This sort of objectivity is not an abandonment of anthropocentricity. It instead replaces the “cruder anthropocentrism of our senses - but only in favour of a more ambitious anthropocentrism of our reason” (4-5). Genuine objectivity in science has precisely this quality: “It does not require that we see ourselves as a mere grain of sand in a million Saharas. It inspires us, on the contrary, with the hope of overcoming the appalling disabilities of our bodily existence, even to the point of conceiving a rational idea of the universe which can authoritatively speak for itself. It is not a counsel of self-effacement, but the very reverse - a call to the Pygmalion in the mind of man” (5).

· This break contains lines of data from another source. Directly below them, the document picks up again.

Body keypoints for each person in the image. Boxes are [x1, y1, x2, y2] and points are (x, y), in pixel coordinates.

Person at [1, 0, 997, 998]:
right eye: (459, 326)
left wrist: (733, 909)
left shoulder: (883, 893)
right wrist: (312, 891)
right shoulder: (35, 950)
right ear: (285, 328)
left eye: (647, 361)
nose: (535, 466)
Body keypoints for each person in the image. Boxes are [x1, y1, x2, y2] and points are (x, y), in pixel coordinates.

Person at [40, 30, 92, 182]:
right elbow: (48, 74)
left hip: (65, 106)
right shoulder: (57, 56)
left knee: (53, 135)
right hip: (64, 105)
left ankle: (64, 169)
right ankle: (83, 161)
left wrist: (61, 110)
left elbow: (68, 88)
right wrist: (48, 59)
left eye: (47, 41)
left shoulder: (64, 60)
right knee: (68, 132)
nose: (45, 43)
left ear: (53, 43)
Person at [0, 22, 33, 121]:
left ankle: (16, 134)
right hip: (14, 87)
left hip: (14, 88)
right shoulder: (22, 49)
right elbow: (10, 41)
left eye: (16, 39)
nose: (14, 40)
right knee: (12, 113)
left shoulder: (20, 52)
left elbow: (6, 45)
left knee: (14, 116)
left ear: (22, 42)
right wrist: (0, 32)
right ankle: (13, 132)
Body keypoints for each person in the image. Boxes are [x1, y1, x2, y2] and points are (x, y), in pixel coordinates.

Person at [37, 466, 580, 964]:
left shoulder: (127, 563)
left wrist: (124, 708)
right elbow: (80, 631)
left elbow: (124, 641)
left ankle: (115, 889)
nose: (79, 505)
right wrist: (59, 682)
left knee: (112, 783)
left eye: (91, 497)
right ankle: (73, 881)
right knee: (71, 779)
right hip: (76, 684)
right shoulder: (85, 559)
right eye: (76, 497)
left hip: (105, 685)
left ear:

Polanyi is no opponent of scientific objectivity; he only wants us to grasp what it really is. It is “the apprehension of a rationality which commands our respect and arouses our contemplative admiration; that such discovery, while using the experience of our senses as clues, transcends this experience by embracing the vision of a reality beyond the impressions of our senses, a vision which speaks for itself in guiding us to an ever deeper understanding of reality” (5-6). Objectivity consists in the intuition of a rationality inherent in nature.

This is not, he argues, how objectivity is understood. Assuming a mechanistic conception of the world, this sort of objectivity assumes, against the Pythagoreanism of earlier science, that “numbers and geometric forms are . . . inherent as such in Nature. Theory no longer reveals perfection; it no longer contemplates the harmonies of Creation.” Instead, geometry becomes a “science of empty space,” and it, with analysis, withdraws “into the region beyond experience.” Thus “scientific theory is denied all persuasive power that is intrinsic to itself, as theory,” and it is constantly tested by experience and cannot go beyond it. This is, he claims, the “inevitably consequence of separating . . . mathematical knowledge from empirical knowledge” (8-9).

He quotes an ecstatic passage from Kepler, indicating that “his outburst conveys a true idea of the scientific method and of the nature of science; and idea which has since been disfigured by the sustained attempt to remodel it in the likeness of a mistaken ideal of objectivity” (7).